Ahhh the tricky subject of permission. Especially when its customer content. We’ve all been there haven’t we. We’ve been working with a customer for ages on a campaign to celebrate their success using our product or some version of that. Suddenly, their PR team or marketing people swoop in and before you know it the red tape is out and the shutters are up… goodbye months of work, farewell amazing content.
Do you have to kiss goodbye to all that content?
Does everything we produce have to go public?
My thoughts are that it doesn’t always need to be public to be valuable. Which means you need to ensure your leadership gets that too!
Customers need to feel comfortable with what you’re going to do with their story. Remember that even with the best laid plans, and pitching to their people the benefit of working on a project to celebrate them together, things can go wonky.
What to do if a customer says you can’t use the content – all is not lost!
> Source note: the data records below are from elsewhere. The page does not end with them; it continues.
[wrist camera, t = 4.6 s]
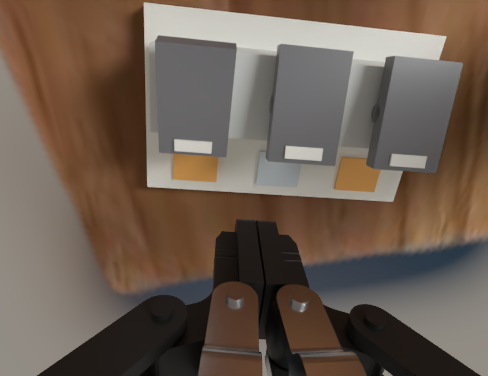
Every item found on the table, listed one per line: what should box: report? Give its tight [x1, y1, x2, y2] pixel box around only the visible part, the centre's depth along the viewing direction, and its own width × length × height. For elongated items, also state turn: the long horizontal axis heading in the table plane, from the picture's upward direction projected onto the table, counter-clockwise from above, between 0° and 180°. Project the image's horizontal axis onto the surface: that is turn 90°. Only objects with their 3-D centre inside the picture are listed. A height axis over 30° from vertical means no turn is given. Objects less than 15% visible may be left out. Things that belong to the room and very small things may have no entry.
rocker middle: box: [265, 44, 354, 166], centre depth 23 cm, size 4×7×2 cm, turn 174°
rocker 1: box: [155, 35, 237, 157], centre depth 22 cm, size 4×7×2 cm, turn 174°
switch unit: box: [144, 2, 446, 202], centre depth 28 cm, size 22×14×6 cm, turn 84°
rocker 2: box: [366, 56, 463, 173], centre depth 23 cm, size 4×7×2 cm, turn 174°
Always, always, always explore permissions with customers. Internal learning for your sales and customer success teams is as valuable as public content. There is some ridiculous stat that says that people retain 65-70% of information you tell them, if you tell them a captivating story. I don’t know where that stat comes from, BUT it rings true for me, think about the best ghost story or romantic encounter story you’ve ever been told. You can probably near enough re-tell that story verbatim because of the way it was told!
Explore permissions with the customer
If a customer at the last hurdle says they are sorry, but the red tape is too much, then always check to see if you can share the story internally with your teams. 9 out of 10 are going to say yes, because it’s an anecdotal story that exists in the ether, but this is incredibly powerful for selling and retention. You as the advocacy person need to take that story and embed it within your internal teams. A newsletter highlighting this isn’t going to work, go and tell the story to the team!
Neil Patel has four tips for ensuring you get proper permission from the outset of asking for testimonials. In particular don’t lift testimonials from review websites… not without asking first.
Don’t panic if they say no
My last piece of advice is not to panic when you feel those shutters coming down, internal learning is so valuable. Don’t take that for granted and empower people within your organisations to be storytellers too.